Residues and Threads

I'm slowly changing all my algorithms to work on either raw data or residue data. Because raw data are integer values in the range of 1 to 5, and thus enabling some performance optimizations and shortcuts, but residue data are essentially floats, all my algorithms took a performance hit.

At the same time, I'm adding multi-threading support to speed things up. The improvement is significant, but I'm already seeing diminishing returns: on a quad-core systems, matrix factorization using 4 cores runs at only 3.27x the speed of using one core.

2 comments:

Anonymous said...

Hi Newman!

A little off-topic here - I couldn't find better place to ask.

I found your comment regarding C++ optimisation technique I'm trying to understand:
"I didn't mention that replacing int32 with int16 or int8 gave me the most performance boost, no doubt because absolute majority of viewers have less than 65536 ratings, and a large portion of them (more than 40% if I remember correctly) have less than 256 ratings, so the amount of memory you access is significantly less. In my C++ implementation, I just wrote a template function and have one copy each for int32, int16, and int8."
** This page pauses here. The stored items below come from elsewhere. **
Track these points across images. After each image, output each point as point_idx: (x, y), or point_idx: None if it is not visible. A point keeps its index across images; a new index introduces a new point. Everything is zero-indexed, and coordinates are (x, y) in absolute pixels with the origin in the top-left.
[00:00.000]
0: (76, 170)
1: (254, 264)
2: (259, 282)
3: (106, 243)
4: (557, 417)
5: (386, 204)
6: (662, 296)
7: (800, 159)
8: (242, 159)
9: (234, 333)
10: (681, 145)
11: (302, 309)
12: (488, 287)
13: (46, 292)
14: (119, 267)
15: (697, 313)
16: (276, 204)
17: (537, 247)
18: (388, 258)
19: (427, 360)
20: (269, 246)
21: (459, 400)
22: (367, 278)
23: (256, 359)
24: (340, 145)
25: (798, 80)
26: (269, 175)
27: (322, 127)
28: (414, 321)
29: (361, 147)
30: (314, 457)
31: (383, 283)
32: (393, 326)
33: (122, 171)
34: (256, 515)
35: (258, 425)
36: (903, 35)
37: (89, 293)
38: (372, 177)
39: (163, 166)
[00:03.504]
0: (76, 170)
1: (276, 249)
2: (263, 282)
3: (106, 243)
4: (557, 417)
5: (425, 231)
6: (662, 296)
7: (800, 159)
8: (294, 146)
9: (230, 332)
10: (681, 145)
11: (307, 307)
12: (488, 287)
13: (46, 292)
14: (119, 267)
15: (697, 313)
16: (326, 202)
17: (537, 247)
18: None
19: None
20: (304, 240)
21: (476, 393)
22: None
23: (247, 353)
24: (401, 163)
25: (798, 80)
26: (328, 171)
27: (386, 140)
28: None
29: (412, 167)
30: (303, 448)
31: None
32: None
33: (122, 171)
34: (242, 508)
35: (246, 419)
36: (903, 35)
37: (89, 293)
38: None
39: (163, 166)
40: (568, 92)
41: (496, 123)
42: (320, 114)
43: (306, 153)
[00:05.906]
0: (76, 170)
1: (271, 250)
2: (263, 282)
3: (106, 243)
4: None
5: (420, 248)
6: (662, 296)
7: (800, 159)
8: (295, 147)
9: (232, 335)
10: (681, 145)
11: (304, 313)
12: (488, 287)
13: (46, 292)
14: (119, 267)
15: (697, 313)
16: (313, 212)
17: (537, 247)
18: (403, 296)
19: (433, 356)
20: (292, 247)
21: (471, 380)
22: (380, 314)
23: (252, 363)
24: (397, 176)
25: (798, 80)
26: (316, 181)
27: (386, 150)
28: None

Does it mean that you have 3 functions (with identical signature): one works with int32, the other with int16 and the third with int8? I'm not familiar with C++ templates... :-(
Could you please elaborate on it with more details? Or maybe could you point me to some web page describing that issue?

Thanks in advance.

Wojtek

by32768 said...

I wrote a template function, and have 3 "instantiations" of the template. So in source code, there's only one function that works with a type T. In compiled code, there're 3 functions, where T is unsigned int32/16/8.